§ Material for this task
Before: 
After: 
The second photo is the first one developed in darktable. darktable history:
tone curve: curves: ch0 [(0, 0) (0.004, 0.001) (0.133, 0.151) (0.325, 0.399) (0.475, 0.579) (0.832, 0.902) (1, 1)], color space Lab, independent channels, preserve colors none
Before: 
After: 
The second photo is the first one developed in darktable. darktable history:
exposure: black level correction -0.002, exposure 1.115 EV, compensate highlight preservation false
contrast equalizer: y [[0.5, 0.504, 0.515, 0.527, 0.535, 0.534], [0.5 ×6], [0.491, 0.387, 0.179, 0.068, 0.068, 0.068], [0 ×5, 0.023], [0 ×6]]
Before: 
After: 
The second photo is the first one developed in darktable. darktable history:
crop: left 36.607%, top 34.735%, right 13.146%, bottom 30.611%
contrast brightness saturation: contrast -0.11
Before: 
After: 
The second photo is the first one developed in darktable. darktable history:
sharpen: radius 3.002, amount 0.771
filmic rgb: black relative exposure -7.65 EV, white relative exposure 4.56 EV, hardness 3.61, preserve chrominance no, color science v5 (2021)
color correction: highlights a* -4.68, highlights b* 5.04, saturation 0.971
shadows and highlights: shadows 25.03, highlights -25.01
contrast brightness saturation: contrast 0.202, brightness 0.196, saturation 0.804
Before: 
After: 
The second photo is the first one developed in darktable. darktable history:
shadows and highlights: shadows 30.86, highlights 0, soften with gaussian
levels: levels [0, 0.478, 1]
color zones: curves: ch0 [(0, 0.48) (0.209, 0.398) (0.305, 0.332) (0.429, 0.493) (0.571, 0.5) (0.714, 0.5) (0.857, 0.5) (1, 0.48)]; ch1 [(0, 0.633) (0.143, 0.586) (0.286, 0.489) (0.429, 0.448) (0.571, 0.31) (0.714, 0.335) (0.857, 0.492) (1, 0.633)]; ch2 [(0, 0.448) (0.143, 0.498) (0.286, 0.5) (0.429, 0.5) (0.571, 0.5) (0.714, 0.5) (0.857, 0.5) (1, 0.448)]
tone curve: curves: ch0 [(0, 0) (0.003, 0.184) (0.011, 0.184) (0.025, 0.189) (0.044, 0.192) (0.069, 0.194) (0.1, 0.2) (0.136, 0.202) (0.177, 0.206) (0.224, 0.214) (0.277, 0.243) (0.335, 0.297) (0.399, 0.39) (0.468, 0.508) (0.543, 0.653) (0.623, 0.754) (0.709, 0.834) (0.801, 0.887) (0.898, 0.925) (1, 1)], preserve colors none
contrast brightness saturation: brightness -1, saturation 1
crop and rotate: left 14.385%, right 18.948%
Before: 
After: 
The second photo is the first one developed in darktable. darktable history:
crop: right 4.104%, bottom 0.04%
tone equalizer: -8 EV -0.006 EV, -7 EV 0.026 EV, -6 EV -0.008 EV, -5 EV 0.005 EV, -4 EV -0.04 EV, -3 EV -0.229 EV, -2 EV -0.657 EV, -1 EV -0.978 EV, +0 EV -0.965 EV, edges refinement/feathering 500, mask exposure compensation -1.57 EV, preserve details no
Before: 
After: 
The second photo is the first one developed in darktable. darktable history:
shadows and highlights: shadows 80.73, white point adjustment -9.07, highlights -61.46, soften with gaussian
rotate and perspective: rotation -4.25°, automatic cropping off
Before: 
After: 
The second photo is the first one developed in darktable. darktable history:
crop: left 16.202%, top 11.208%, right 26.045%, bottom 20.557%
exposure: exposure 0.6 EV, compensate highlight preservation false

§ Your task
Format every line of the listing above as a Markdown table with the columns Row and Entry, numbering the lines in order and leaving out any blank ones.

§ Exercise answer
| Row | Entry |
|---|---|
| 1 | Before:  |
| 2 | After:  |
| 3 | The second photo is the first one developed in darktable. darktable history: |
| 4 | tone curve: curves: ch0 [(0, 0) (0.004, 0.001) (0.133, 0.151) (0.325, 0.399) (0.475, 0.579) (0.832, 0.902) (1, 1)], color space Lab, independent channels, preserve colors none |
| 5 | Before:  |
| 6 | After:  |
| 7 | The second photo is the first one developed in darktable. darktable history: |
| 8 | exposure: black level correction -0.002, exposure 1.115 EV, compensate highlight preservation false |
| 9 | contrast equalizer: y [[0.5, 0.504, 0.515, 0.527, 0.535, 0.534], [0.5 ×6], [0.491, 0.387, 0.179, 0.068, 0.068, 0.068], [0 ×5, 0.023], [0 ×6]] |
| 10 | Before:  |
| 11 | After:  |
| 12 | The second photo is the first one developed in darktable. darktable history: |
| 13 | crop: left 36.607%, top 34.735%, right 13.146%, bottom 30.611% |
| 14 | contrast brightness saturation: contrast -0.11 |
| 15 | Before:  |
| 16 | After:  |
| 17 | The second photo is the first one developed in darktable. darktable history: |
| 18 | sharpen: radius 3.002, amount 0.771 |
| 19 | filmic rgb: black relative exposure -7.65 EV, white relative exposure 4.56 EV, hardness 3.61, preserve chrominance no, color science v5 (2021) |
| 20 | color correction: highlights a* -4.68, highlights b* 5.04, saturation 0.971 |
| 21 | shadows and highlights: shadows 25.03, highlights -25.01 |
| 22 | contrast brightness saturation: contrast 0.202, brightness 0.196, saturation 0.804 |
| 23 | Before:  |
| 24 | After:  |
| 25 | The second photo is the first one developed in darktable. darktable history: |
| 26 | shadows and highlights: shadows 30.86, highlights 0, soften with gaussian |
| 27 | levels: levels [0, 0.478, 1] |
| 28 | color zones: curves: ch0 [(0, 0.48) (0.209, 0.398) (0.305, 0.332) (0.429, 0.493) (0.571, 0.5) (0.714, 0.5) (0.857, 0.5) (1, 0.48)]; ch1 [(0, 0.633) (0.143, 0.586) (0.286, 0.489) (0.429, 0.448) (0.571, 0.31) (0.714, 0.335) (0.857, 0.492) (1, 0.633)]; ch2 [(0, 0.448) (0.143, 0.498) (0.286, 0.5) (0.429, 0.5) (0.571, 0.5) (0.714, 0.5) (0.857, 0.5) (1, 0.448)] |
| 29 | tone curve: curves: ch0 [(0, 0) (0.003, 0.184) (0.011, 0.184) (0.025, 0.189) (0.044, 0.192) (0.069, 0.194) (0.1, 0.2) (0.136, 0.202) (0.177, 0.206) (0.224, 0.214) (0.277, 0.243) (0.335, 0.297) (0.399, 0.39) (0.468, 0.508) (0.543, 0.653) (0.623, 0.754) (0.709, 0.834) (0.801, 0.887) (0.898, 0.925) (1, 1)], preserve colors none |
| 30 | contrast brightness saturation: brightness -1, saturation 1 |
| 31 | crop and rotate: left 14.385%, right 18.948% |
| 32 | Before:  |
| 33 | After:  |
| 34 | The second photo is the first one developed in darktable. darktable history: |
| 35 | crop: right 4.104%, bottom 0.04% |
| 36 | tone equalizer: -8 EV -0.006 EV, -7 EV 0.026 EV, -6 EV -0.008 EV, -5 EV 0.005 EV, -4 EV -0.04 EV, -3 EV -0.229 EV, -2 EV -0.657 EV, -1 EV -0.978 EV, +0 EV -0.965 EV, edges refinement/feathering 500, mask exposure compensation -1.57 EV, preserve details no |
| 37 | Before:  |
| 38 | After:  |
| 39 | The second photo is the first one developed in darktable. darktable history: |
| 40 | shadows and highlights: shadows 80.73, white point adjustment -9.07, highlights -61.46, soften with gaussian |
| 41 | rotate and perspective: rotation -4.25°, automatic cropping off |
| 42 | Before:  |
| 43 | After:  |
| 44 | The second photo is the first one developed in darktable. darktable history: |
| 45 | crop: left 16.202%, top 11.208%, right 26.045%, bottom 20.557% |
| 46 | exposure: exposure 0.6 EV, compensate highlight preservation false |